■ Work to be completed
Skipping all images, output the listing word for word.

[[ Data, beginning ]]

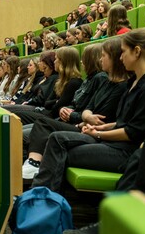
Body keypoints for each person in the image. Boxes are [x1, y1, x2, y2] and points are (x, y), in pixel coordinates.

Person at [30, 29, 145, 192]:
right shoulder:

[[ Data, end ]]

■ Answer to this task
Body keypoints for each person in the image. Boxes are [x1, y1, x2, y2] and points are (x, y), in pixel coordinates.

Person at [30, 29, 145, 192]:
right shoulder:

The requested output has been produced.